The woman stirred, her long fan-like lashes fluttering open to reveal eyes so pale blue that they were almost colorless. In that one moment as she lay there curled on her side, half asleep and half awake, for an instant only, she was not the goddess of beauty and lust, she was only a sleeping woman. For that brief second before she saw him and recognised him for who and what he was, there was nothing at all sexual about her. She was created specifically to be the harbinger of everything carnal and sensual, but for this tiny instant in time she was innocence personified.

Then her eyes focused and that moment passed, and Aries knew with a sad resignation that he would never see it again. It would become one of the moments in his long life that he would charish unto eternity because there are so very few things that he would not have the chance to experience more than once, but this was one of them.

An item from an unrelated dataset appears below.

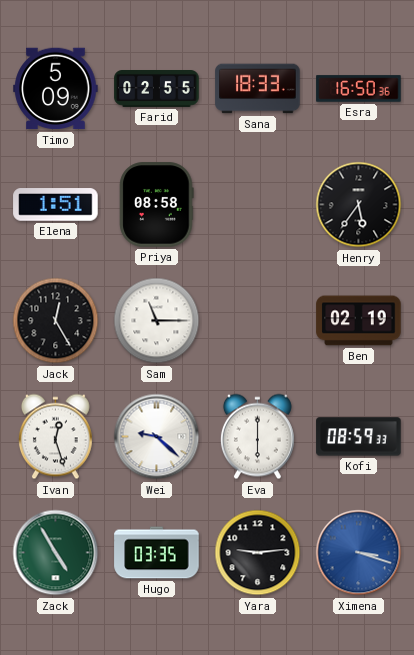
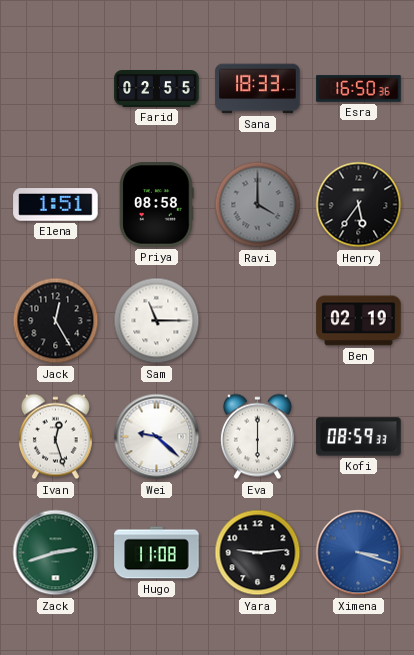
Timo: 5:09 -> none
Ravi: none -> 4:00
Zack: 4:55 -> 2:42
Hugo: 03:35 -> 11:08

Then she stood, and every movement as she decended from her aquatic womb was deliberate and calculated, the expression on her face inviting him to look and admire. Which he did, but not without a pang of regret for that lost second of innocence.

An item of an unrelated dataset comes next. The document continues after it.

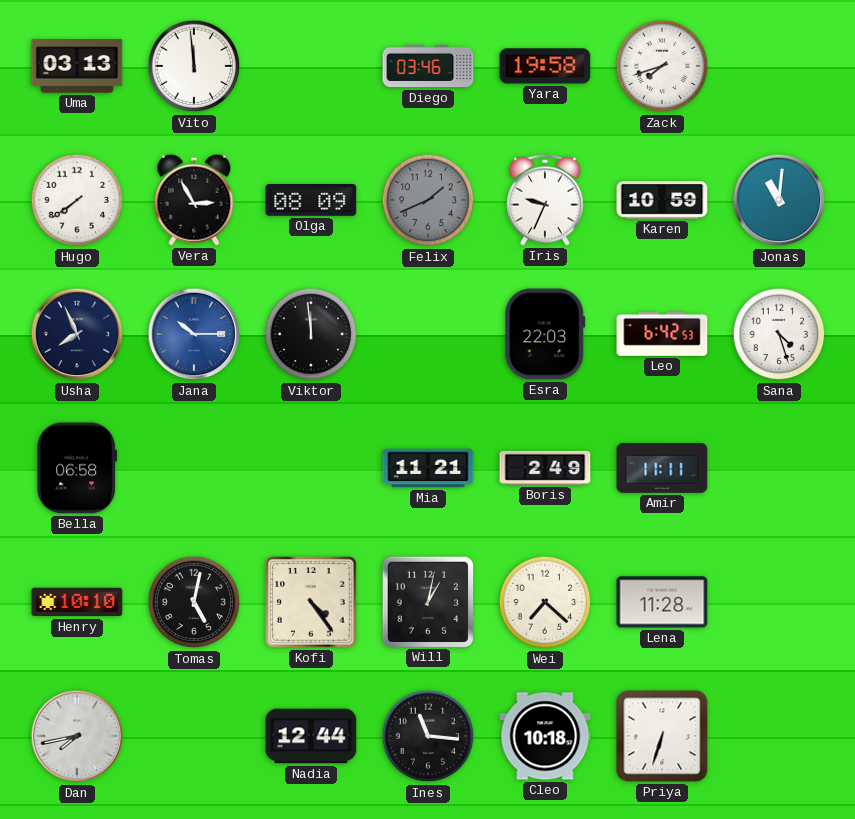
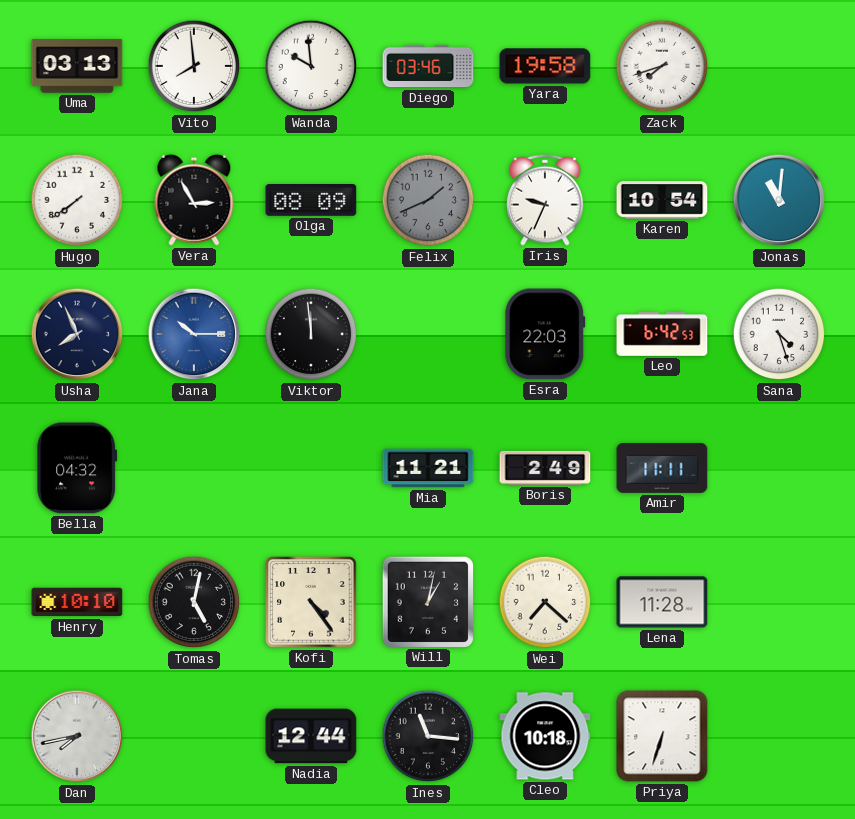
Vito: 11:59 -> 7:59
Wanda: none -> 9:59
Karen: 10:59 -> 10:54
Bella: 06:58 -> 04:32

Aries would sit one day and relate the tale, right down to the warm grit of the sand beneath his feet, the smell of the ocean, the rushing sound of waves, and the tiny crystals of salt caught in Aphrodite's pale lashes. He would tell it all to a man named Sandro Botticelli so that he could paint it for Aries' friend Lorenzo, who had loved the story from the first moment he heard it when he was a boy. And one day Aries would stand in a museum in Florence and wonder how the artist could have painted it exactly the way he described it and still get it so completely wrong.